**Source document**:
= = = = =

Next is filling, executed by a pair of Swiftpack electronic tablet counter/fillers from DT Swiftpack, another division of DT Industries. First the bottles are divided into front and back lanes by a diverter gate. Bottles in the back lane are conveyed beneath one counter/filler, bottles in the front lane beneath the other. The paired machines give Torpharm a packaging speed of 100 bottles/min. Photocells a short distance upstream from each counter/filler sense which lane requires more bottles and signal the gate accordingly.

Each counter/filler has a series of three 16-lane vibratory feed trays. From an overhead hopper, tablets gently tumble down from the first to the second to the third tray. By the last tray, the tablets are completely single-filed. Infrared emitters/receivers count individual tablets as they tumble off this tray. Tablets then proceed down chutes and drop freely through a funnel right into a waiting bottle. When the designated count is reached, the precount gates close, allowing the counter/filler to keep running while the filled containers are gated from the bottom of the chutes. Electronic counting continues for the tablets that are still dropping.

Exiting the fillers, bottles are combined back into a single lane and are conveyed to the capper, also supplied by DT Industries. "It's not a true rotary machine, which would have multiple capping heads on multiple platforms," observes Mackay. "But it's like a rotary machine in that it will recirculate any bottle missing a cap."

= = = = =

Records taken from a dataset:
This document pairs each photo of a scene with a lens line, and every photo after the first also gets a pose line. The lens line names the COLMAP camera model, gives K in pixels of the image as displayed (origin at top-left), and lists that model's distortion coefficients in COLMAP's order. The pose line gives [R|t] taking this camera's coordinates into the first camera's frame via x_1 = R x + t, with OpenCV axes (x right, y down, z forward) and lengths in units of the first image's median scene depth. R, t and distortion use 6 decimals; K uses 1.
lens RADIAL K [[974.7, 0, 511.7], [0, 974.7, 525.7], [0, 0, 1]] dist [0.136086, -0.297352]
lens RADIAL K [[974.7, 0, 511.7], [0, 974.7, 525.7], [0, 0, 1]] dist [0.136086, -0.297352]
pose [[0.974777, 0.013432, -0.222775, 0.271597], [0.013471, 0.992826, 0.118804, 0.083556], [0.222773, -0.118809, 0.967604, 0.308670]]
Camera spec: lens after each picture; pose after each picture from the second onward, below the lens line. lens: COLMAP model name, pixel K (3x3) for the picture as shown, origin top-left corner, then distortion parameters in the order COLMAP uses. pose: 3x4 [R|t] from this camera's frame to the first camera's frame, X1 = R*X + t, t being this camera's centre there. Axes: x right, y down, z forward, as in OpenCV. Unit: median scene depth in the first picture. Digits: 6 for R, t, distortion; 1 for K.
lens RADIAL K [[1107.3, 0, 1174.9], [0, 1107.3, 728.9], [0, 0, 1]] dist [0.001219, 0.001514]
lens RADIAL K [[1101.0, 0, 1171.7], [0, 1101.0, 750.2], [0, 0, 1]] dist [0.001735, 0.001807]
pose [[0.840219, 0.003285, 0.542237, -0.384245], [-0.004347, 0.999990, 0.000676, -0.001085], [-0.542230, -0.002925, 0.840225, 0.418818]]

= = = = =

**What to work on**:
a) List every company or company division named in the passage on tablet filling and capping.
b) Retype the passage on tablet filling and capping, starting at "Next is filling, executed" and ending at "the gate accordingly.".

**Answers to the exercise**:
a) DT Swiftpack, DT Industries, Torpharm

b)
Next is filling, executed by a pair of Swiftpack electronic tablet counter/fillers from DT Swiftpack, another division of DT Industries. First the bottles are divided into front and back lanes by a diverter gate. Bottles in the back lane are conveyed beneath one counter/filler, bottles in the front lane beneath the other. The paired machines give Torpharm a packaging speed of 100 bottles/min. Photocells a short distance upstream from each counter/filler sense which lane requires more bottles and signal the gate accordingly.